Your answer should be each line of the entries that contains the word "down", copied in full.
..........
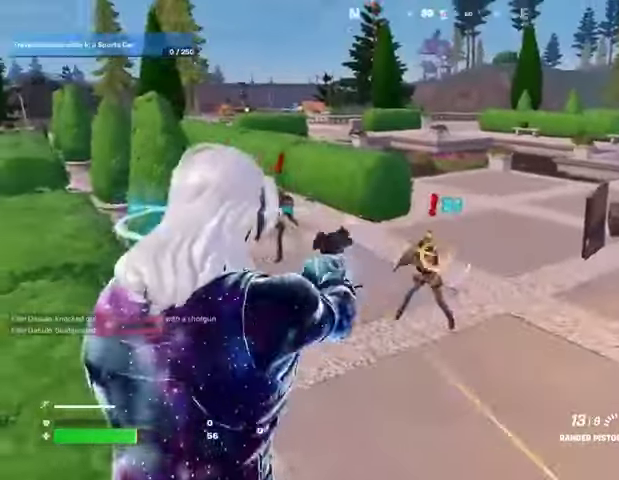
{"buttons": ["R1", "R2", "R3"], "left_stick": "up-left", "right_stick": "center", "events": [[33, "R3", "up"], [33, "right_stick", "up-left"], [100, "L1", "down"], [133, "R1", "down"], [200, "R1", "up"], [200, "right_stick", "left"], [300, "right_stick", "up-left"], [367, "R1", "down"], [400, "left_stick", "up-left"], [433, "R3", "down"], [433, "right_stick", "center"], [467, "L1", "up"], [467, "L2", "up"]]}
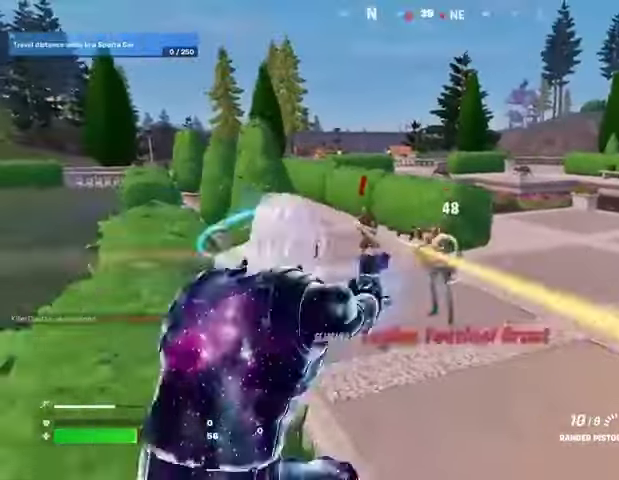
{"buttons": ["L2", "R1", "R2"], "left_stick": "center", "right_stick": "center", "events": [[33, "R1", "up"], [33, "R3", "up"], [67, "R2", "up"], [67, "right_stick", "left"], [167, "right_stick", "center"], [200, "L2", "down"], [200, "left_stick", "up"], [267, "R3", "down"], [300, "left_stick", "center"], [333, "R3", "up"], [367, "right_stick", "up-left"], [400, "L1", "down"], [400, "R2", "down"], [433, "right_stick", "center"], [467, "R1", "down"], [500, "L1", "up"]]}
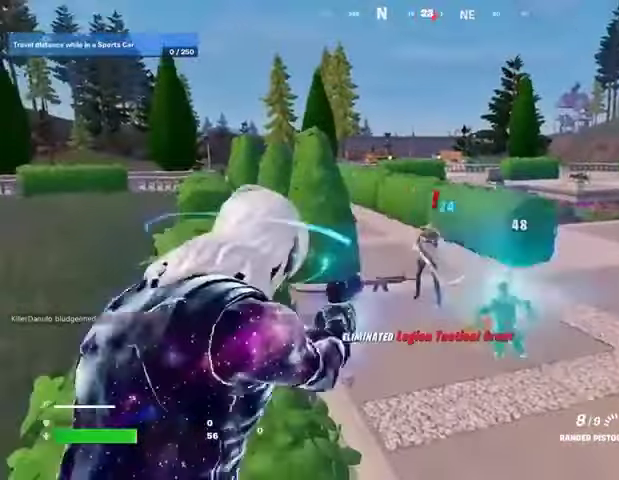
{"buttons": ["L2", "R2"], "left_stick": "center", "right_stick": "center", "events": [[67, "R1", "up"], [267, "R3", "down"], [267, "right_stick", "down"], [367, "R3", "up"], [367, "right_stick", "center"]]}
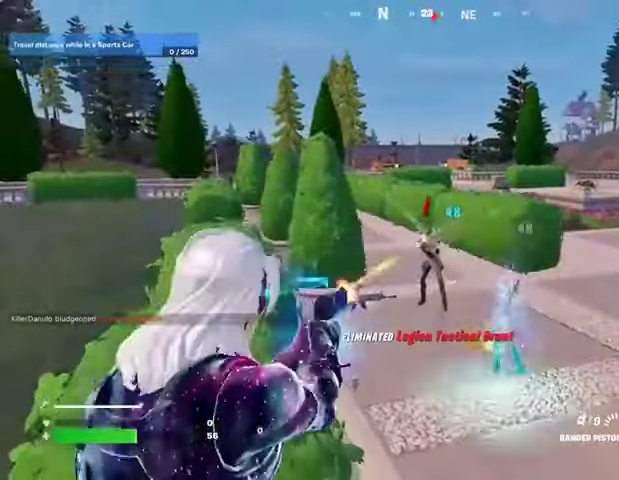
{"buttons": ["L3"], "left_stick": "up", "right_stick": "down-left", "events": [[200, "R3", "down"], [200, "left_stick", "up"], [300, "L1", "down"], [300, "R3", "up"], [333, "L2", "up"], [333, "R2", "up"], [400, "L1", "up"], [433, "CROSS", "down"], [500, "CROSS", "up"], [500, "L3", "down"], [500, "right_stick", "down-left"]]}
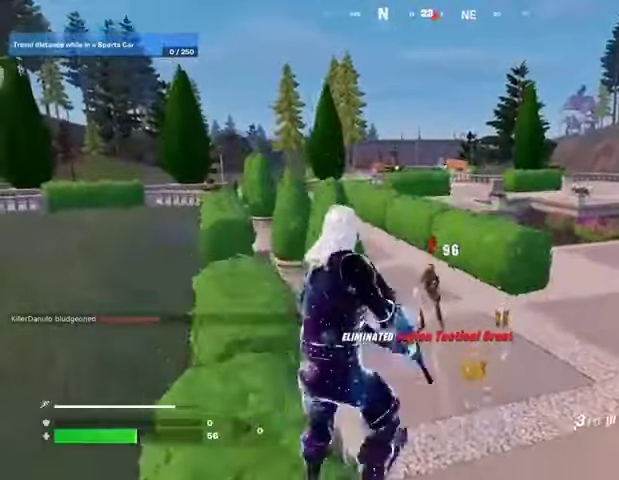
{"buttons": [], "left_stick": "center", "right_stick": "center", "events": [[133, "L3", "up"], [133, "right_stick", "center"], [200, "left_stick", "center"]]}
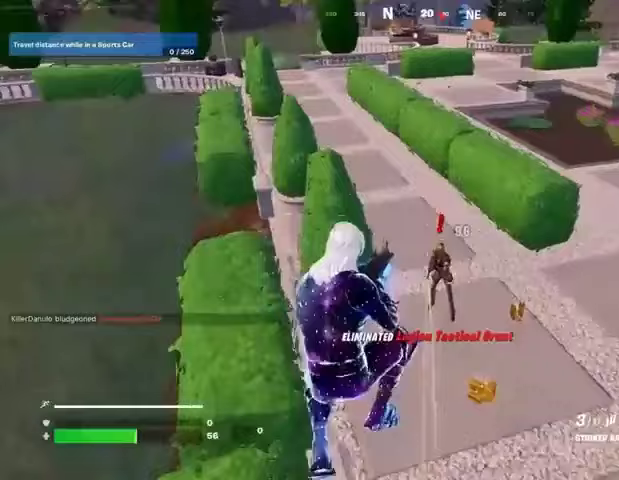
{"buttons": [], "left_stick": "up", "right_stick": "center", "events": [[67, "left_stick", "up-right"], [133, "right_stick", "up-right"], [200, "R2", "down"], [200, "right_stick", "center"], [267, "left_stick", "up"], [300, "R2", "up"], [333, "right_stick", "up"], [500, "right_stick", "center"]]}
..........
(SOLUTION TO THIS EXERCISE)
{"buttons": ["R1", "R2", "R3"], "left_stick": "up-left", "right_stick": "center", "events": [[33, "R3", "up"], [33, "right_stick", "up-left"], [100, "L1", "down"], [133, "R1", "down"], [200, "R1", "up"], [200, "right_stick", "left"], [300, "right_stick", "up-left"], [367, "R1", "down"], [400, "left_stick", "up-left"], [433, "R3", "down"], [433, "right_stick", "center"], [467, "L1", "up"], [467, "L2", "up"]]}
{"buttons": ["L2", "R1", "R2"], "left_stick": "center", "right_stick": "center", "events": [[33, "R1", "up"], [33, "R3", "up"], [67, "R2", "up"], [67, "right_stick", "left"], [167, "right_stick", "center"], [200, "L2", "down"], [200, "left_stick", "up"], [267, "R3", "down"], [300, "left_stick", "center"], [333, "R3", "up"], [367, "right_stick", "up-left"], [400, "L1", "down"], [400, "R2", "down"], [433, "right_stick", "center"], [467, "R1", "down"], [500, "L1", "up"]]}
{"buttons": ["L2", "R2"], "left_stick": "center", "right_stick": "center", "events": [[67, "R1", "up"], [267, "R3", "down"], [267, "right_stick", "down"], [367, "R3", "up"], [367, "right_stick", "center"]]}
{"buttons": ["L3"], "left_stick": "up", "right_stick": "down-left", "events": [[200, "R3", "down"], [200, "left_stick", "up"], [300, "L1", "down"], [300, "R3", "up"], [333, "L2", "up"], [333, "R2", "up"], [400, "L1", "up"], [433, "CROSS", "down"], [500, "CROSS", "up"], [500, "L3", "down"], [500, "right_stick", "down-left"]]}
{"buttons": [], "left_stick": "up", "right_stick": "center", "events": [[67, "left_stick", "up-right"], [133, "right_stick", "up-right"], [200, "R2", "down"], [200, "right_stick", "center"], [267, "left_stick", "up"], [300, "R2", "up"], [333, "right_stick", "up"], [500, "right_stick", "center"]]}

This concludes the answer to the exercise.